Il capoluogo lombardo festeggia in duplice anniversario nascita e scomparsa di uno dei suoi figli più illustri, il romanziere e drammaturgo Emilio De Marchi. Forse per certuni suoi concittadini tuttora nell’alveo ombroso della misconoscitudine, invero il nostro veste nobili paramenti di ragguardevole prestigio nello scenario della letteratura tardo – ottocentesca, immerso in un provincialismo smaccatamente décadent contiguo al tramonto dei grandi ideali romantici nonché risorgimentali europei.
Il De Marchi nacque dunque a Milano nel 1851 ed alla stregua medesima nel destino di molti uomini sensibili alle arti deve la propria vocazione alla figura materna, ferma lumeggiante lanterna nella sua formazione e crescita. Smaliziato liceale al classico Beccaria, in totale autonomia terminò gli studi universitari laureandosi in Giurisprudenza.

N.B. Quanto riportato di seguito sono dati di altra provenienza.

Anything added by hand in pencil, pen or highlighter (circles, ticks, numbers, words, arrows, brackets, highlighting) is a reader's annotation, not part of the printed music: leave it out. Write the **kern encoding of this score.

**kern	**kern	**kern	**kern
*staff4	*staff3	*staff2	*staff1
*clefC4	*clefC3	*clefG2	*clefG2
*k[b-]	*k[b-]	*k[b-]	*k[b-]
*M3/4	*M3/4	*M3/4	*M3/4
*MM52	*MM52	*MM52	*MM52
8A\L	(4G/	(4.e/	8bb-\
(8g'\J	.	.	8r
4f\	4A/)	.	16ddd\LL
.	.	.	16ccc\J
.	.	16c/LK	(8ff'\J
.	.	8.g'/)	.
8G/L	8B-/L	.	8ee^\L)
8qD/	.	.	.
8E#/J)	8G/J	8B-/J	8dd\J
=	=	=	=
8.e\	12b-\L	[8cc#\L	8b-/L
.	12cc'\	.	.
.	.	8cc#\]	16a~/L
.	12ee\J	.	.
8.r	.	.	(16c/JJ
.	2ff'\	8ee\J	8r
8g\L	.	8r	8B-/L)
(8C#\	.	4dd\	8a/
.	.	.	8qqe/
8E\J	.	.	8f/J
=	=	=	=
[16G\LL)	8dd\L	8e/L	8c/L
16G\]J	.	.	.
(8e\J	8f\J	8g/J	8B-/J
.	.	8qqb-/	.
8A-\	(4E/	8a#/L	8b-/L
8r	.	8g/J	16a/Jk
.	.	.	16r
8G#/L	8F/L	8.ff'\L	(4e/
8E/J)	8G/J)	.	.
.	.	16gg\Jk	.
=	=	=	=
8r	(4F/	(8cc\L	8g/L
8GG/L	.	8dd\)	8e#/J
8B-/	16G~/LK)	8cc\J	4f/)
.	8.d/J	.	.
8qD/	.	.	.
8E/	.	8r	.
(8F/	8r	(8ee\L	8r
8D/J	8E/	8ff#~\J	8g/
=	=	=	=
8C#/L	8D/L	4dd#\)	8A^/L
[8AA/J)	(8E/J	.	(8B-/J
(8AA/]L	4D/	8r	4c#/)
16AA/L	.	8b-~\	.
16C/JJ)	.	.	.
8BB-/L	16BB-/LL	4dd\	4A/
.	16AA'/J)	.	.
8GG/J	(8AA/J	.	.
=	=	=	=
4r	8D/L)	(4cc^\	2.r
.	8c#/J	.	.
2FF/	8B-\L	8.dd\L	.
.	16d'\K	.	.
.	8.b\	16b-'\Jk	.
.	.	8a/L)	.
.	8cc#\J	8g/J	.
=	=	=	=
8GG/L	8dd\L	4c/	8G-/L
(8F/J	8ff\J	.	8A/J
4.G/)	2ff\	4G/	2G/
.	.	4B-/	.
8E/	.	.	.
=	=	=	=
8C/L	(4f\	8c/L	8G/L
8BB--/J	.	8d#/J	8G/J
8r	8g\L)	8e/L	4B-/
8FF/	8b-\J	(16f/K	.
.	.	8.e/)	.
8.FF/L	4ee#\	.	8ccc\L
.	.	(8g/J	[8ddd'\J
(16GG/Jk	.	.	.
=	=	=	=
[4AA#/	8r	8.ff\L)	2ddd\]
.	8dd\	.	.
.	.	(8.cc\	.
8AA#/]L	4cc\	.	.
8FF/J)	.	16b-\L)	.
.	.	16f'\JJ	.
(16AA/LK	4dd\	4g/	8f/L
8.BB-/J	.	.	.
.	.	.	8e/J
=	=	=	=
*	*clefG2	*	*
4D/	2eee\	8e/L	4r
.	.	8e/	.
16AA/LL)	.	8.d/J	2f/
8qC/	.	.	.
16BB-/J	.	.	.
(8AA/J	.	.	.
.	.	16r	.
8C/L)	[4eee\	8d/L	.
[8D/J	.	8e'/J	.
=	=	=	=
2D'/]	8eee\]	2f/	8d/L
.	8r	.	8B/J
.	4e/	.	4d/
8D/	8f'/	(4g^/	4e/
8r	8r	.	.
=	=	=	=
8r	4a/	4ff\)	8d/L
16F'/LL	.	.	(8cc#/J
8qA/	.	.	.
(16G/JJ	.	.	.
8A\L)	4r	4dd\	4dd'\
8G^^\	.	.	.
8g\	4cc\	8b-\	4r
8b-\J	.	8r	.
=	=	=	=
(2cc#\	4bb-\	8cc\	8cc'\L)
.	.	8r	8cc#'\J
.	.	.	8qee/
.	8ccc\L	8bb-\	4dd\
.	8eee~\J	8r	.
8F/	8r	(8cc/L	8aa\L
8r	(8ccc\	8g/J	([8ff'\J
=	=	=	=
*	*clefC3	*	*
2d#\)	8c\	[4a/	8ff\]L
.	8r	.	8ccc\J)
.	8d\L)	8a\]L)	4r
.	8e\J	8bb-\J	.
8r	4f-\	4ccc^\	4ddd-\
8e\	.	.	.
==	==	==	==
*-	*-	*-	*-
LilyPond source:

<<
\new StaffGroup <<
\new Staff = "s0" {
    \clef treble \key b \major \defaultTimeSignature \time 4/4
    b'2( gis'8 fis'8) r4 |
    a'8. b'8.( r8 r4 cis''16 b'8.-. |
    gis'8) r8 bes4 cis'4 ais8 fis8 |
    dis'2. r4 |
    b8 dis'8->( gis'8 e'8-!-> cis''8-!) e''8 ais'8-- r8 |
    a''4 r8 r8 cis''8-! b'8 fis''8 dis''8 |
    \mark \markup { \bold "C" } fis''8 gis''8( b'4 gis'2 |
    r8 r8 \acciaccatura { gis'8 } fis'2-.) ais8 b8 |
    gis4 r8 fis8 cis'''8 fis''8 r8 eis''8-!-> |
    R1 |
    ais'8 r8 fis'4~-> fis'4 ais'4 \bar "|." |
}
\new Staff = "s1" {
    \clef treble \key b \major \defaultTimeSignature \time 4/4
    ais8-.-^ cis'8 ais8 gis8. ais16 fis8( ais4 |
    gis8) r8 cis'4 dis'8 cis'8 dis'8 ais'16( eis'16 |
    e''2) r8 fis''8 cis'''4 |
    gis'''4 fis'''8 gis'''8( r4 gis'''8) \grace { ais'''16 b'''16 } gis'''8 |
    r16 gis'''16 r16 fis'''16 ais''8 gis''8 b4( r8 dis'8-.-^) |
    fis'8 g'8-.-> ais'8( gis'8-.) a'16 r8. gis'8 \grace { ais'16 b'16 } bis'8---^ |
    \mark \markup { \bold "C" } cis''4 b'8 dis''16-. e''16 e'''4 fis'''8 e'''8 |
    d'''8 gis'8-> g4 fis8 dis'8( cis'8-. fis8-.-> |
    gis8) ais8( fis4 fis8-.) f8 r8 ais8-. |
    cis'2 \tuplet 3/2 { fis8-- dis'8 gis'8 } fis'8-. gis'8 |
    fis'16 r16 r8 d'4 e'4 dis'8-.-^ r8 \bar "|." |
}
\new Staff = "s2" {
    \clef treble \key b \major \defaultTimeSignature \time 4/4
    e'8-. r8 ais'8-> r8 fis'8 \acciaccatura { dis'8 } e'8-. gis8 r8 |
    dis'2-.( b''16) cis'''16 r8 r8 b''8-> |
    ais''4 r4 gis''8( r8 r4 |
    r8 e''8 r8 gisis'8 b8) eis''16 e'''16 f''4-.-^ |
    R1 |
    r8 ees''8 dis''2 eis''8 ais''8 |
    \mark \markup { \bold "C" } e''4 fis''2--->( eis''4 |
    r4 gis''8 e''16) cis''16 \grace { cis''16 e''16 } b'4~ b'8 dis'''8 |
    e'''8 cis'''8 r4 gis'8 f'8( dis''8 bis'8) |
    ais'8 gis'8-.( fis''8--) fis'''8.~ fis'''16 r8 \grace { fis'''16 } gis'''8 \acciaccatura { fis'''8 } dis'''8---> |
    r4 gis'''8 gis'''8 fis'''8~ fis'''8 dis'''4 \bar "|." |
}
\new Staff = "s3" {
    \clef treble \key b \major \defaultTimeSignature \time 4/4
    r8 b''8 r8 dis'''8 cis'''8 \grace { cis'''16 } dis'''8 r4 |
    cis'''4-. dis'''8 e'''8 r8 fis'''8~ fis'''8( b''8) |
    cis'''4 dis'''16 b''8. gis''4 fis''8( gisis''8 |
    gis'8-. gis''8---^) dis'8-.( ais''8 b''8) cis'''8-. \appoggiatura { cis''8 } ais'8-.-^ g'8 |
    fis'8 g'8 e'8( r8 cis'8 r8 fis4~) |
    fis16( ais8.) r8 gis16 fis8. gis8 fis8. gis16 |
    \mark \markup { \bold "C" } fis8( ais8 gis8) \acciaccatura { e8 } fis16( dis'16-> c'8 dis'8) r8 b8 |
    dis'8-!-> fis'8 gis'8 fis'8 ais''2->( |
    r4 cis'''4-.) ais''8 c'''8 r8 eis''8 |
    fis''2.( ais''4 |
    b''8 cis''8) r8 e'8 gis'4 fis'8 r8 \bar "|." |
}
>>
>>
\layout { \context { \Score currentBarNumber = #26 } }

Giovine estroso deliberatamente non conforme alle palafitte convenzionali della piccola borghesia materialista e gretta, partecipò alla disordinata stagione della Scapigliatura milanese in seguito tuttavia amaramente pentendosene e riedendo con il pensiero delle origini: una sorta di cristiana pietas per ogni creatura vivente acquisita grazie alle tenere conversazioni salottiere intrecciate con la madre sin dalla più acerba infanzia.
Alternò egli l’attività di romanziere e drammaturgo a tempo perduto con la vera professione di educatore. Morì nel 1901 d’emblée appena cinquantenne, lasciando la amatissima moglie Lina con i due figli.
Già nel titolo del primo romanzo Due Anime in un Corpo (1878) è possibile cogliere una ambigua oscillazione nella personalità dell’autore, in funambolico bilico fra la ribelle viziosa bohème di scapigliato etilista ed un ripiegamento pensoso su sé stesso, introvertito vòlto a cogliere con dagherrotipico realismo la quintessenza del vivere. Questa nuance sfumata, una tonalità morbida diverrà nel quadro della sua poetica di gran lunga dominante, accostandosi egli con raccesa sensibilità al sottobosco informe della Milano abitata da mendicanti, oppressi, meretrici, delinquenti, martinitt: tematica sì cara ai prosatori lombardi: dalle sventure del povero Giuannin di Carlo Porta sino alle esilaranti, tragicomiche giullarate buffe recitate in grammelot da Dario Fo, citando naturalmente l’eccellenza nella resa della prosa a ritrarre il contadinato fra le pagine dei manzoniani Promessi Sposi.
Per tal cagione il De Marchi è reputato al pari di Giovanni Verga un maestro del Verismo, la versione squisitamente italiana del Naturalismo francese.
Con La Bella Pigotta (1890) il nostro stende su carta quel che la critica letteraria considera il capolavoro, rappresentando su tela mediante tenue pennellate non scevre di sgargiante umorismo taluni mirabili ritratti di impiegati milanesi in bretelle e manichette, vittime dei soprusi arroganti del padronato lungo un ménage esistenziale condotta nella frenesia nevrastenica scartabellata alla rinfusa d’uno schedario d’ufficio: mosaico esemplare della nostra quotidiana routine dipinto tramite una terminologia profetica oltre un secolo fa.
Nel seguente Arabella (1893) egli prosegue idealtipicamente – strictu sensu weberiano – la ritrattistica grottesca della iconica milanesità del tempo, illustrando questa volta con sfumature maggiormente delicate, intimiste, con penetrazione psicologica talaltri confusi intrecci sentimentali insiti in qualsivoglia anima umana, preannunziando ante litteram quelle profonde immersioni nell’inconscio freudiano invero sì frequenti nei movimenti artistici del Novecento.
Un assoluto gigante come Luigi Pirandello deve alla mise en scène della ultima creazione demarchiana Il Redivivo (1896) le sue prime fortune di geniale autore teatrale, segno tangibile del ruolo da protagonista declamato a gran voce dal novelliere e drammaturgo milanese sul proscenio della decadente fin de siècle à l’italienne.